* The problem *
Report every line in the records below that holds the word "compose".

* Records *
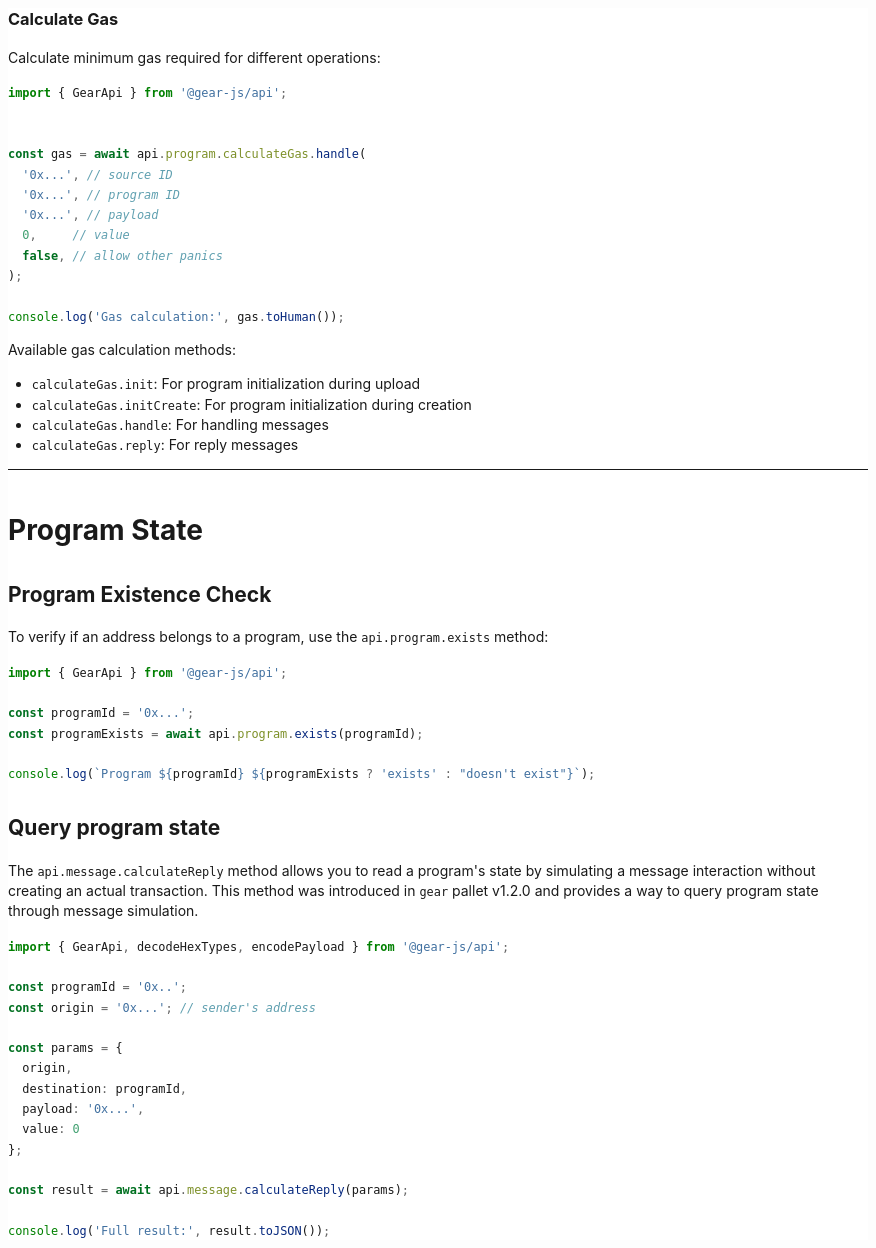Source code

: ### Calculate Gas

Calculate minimum gas required for different operations:

```typescript
import { GearApi } from '@gear-js/api';


const gas = await api.program.calculateGas.handle(
  '0x...', // source ID
  '0x...', // program ID
  '0x...', // payload
  0,     // value
  false, // allow other panics
);

console.log('Gas calculation:', gas.toHuman());
```

Available gas calculation methods:
- `calculateGas.init`: For program initialization during upload
- `calculateGas.initCreate`: For program initialization during creation
- `calculateGas.handle`: For handling messages
- `calculateGas.reply`: For reply messages

---

# Program State

## Program Existence Check

To verify if an address belongs to a program, use the `api.program.exists` method:

```typescript
import { GearApi } from '@gear-js/api';

const programId = '0x...';
const programExists = await api.program.exists(programId);

console.log(`Program ${programId} ${programExists ? 'exists' : "doesn't exist"}`);
```

## Query program state

The `api.message.calculateReply` method allows you to read a program's state by simulating a message interaction without creating an actual transaction. This method was introduced in `gear` pallet v1.2.0 and provides a way to query program state through message simulation.

```typescript
import { GearApi, decodeHexTypes, encodePayload } from '@gear-js/api';

const programId = '0x..';
const origin = '0x...'; // sender's address

const params = {
  origin,
  destination: programId,
  payload: '0x...',
  value: 0
};

const result = await api.message.calculateReply(params);

console.log('Full result:', result.toJSON());
```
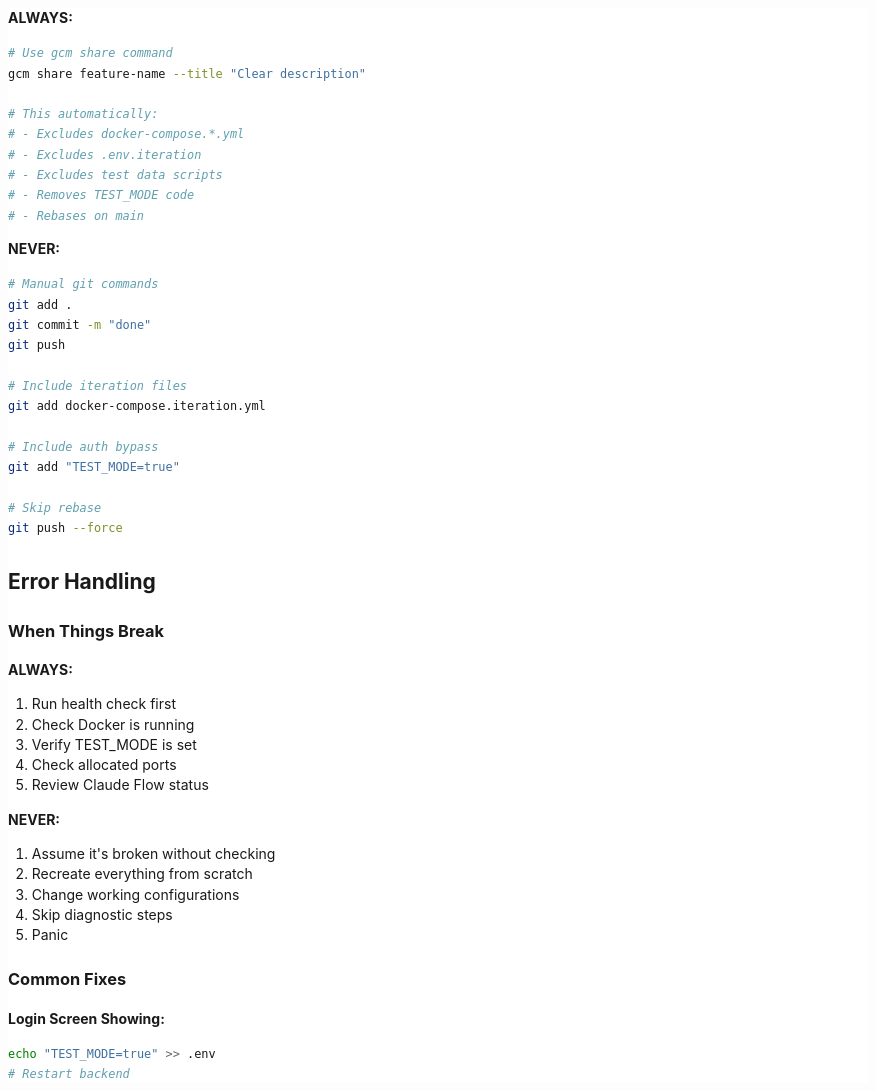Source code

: **ALWAYS:**
```bash
# Use gcm share command
gcm share feature-name --title "Clear description"

# This automatically:
# - Excludes docker-compose.*.yml
# - Excludes .env.iteration
# - Excludes test data scripts
# - Removes TEST_MODE code
# - Rebases on main
```

**NEVER:**
```bash
# Manual git commands
git add .
git commit -m "done"
git push

# Include iteration files
git add docker-compose.iteration.yml

# Include auth bypass
git add "TEST_MODE=true"

# Skip rebase
git push --force
```

## Error Handling

### When Things Break

**ALWAYS:**
1. Run health check first
2. Check Docker is running
3. Verify TEST_MODE is set
4. Check allocated ports
5. Review Claude Flow status

**NEVER:**
1. Assume it's broken without checking
2. Recreate everything from scratch
3. Change working configurations
4. Skip diagnostic steps
5. Panic

### Common Fixes

**Login Screen Showing:**
```bash
echo "TEST_MODE=true" >> .env
# Restart backend
```
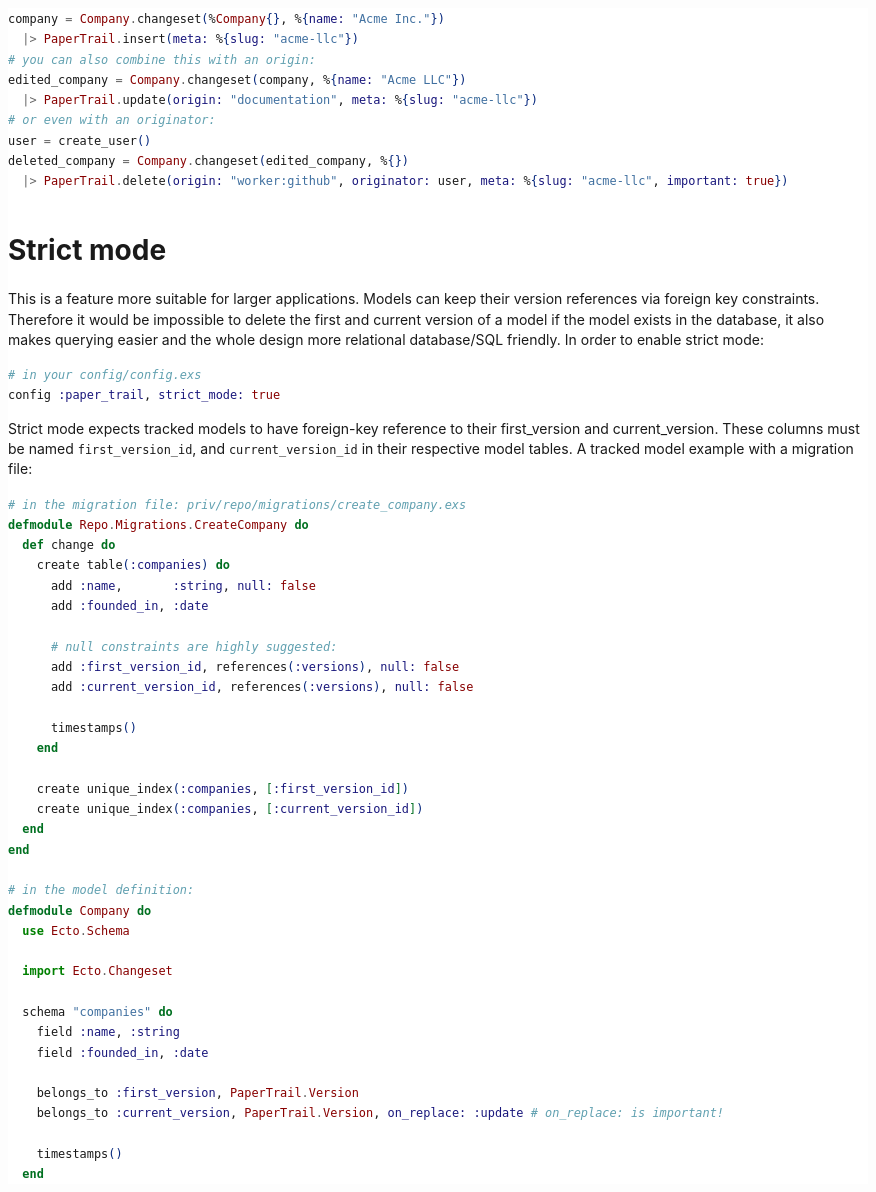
 ```elixir
company = Company.changeset(%Company{}, %{name: "Acme Inc."})
  |> PaperTrail.insert(meta: %{slug: "acme-llc"})
# you can also combine this with an origin:
edited_company = Company.changeset(company, %{name: "Acme LLC"})
  |> PaperTrail.update(origin: "documentation", meta: %{slug: "acme-llc"})
# or even with an originator:
user = create_user()
deleted_company = Company.changeset(edited_company, %{})
  |> PaperTrail.delete(origin: "worker:github", originator: user, meta: %{slug: "acme-llc", important: true})
```

# Strict mode
This is a feature more suitable for larger applications. Models can keep their version references via foreign key constraints. Therefore it would be impossible to delete the first and current version of a model if the model exists in the database, it also makes querying easier and the whole design more relational database/SQL friendly. In order to enable strict mode:

```elixir
# in your config/config.exs
config :paper_trail, strict_mode: true
```

Strict mode expects tracked models to have foreign-key reference to their first_version and current_version. These columns must be named ```first_version_id```, and ```current_version_id``` in their respective model tables. A tracked model example with a migration file:

```elixir
# in the migration file: priv/repo/migrations/create_company.exs
defmodule Repo.Migrations.CreateCompany do
  def change do
    create table(:companies) do
      add :name,       :string, null: false
      add :founded_in, :date

      # null constraints are highly suggested:
      add :first_version_id, references(:versions), null: false
      add :current_version_id, references(:versions), null: false

      timestamps()
    end

    create unique_index(:companies, [:first_version_id])
    create unique_index(:companies, [:current_version_id])
  end
end

# in the model definition:
defmodule Company do
  use Ecto.Schema

  import Ecto.Changeset

  schema "companies" do
    field :name, :string
    field :founded_in, :date

    belongs_to :first_version, PaperTrail.Version
    belongs_to :current_version, PaperTrail.Version, on_replace: :update # on_replace: is important!

    timestamps()
  end

```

* Response to the task *
# - Excludes docker-compose.*.yml
git add docker-compose.iteration.yml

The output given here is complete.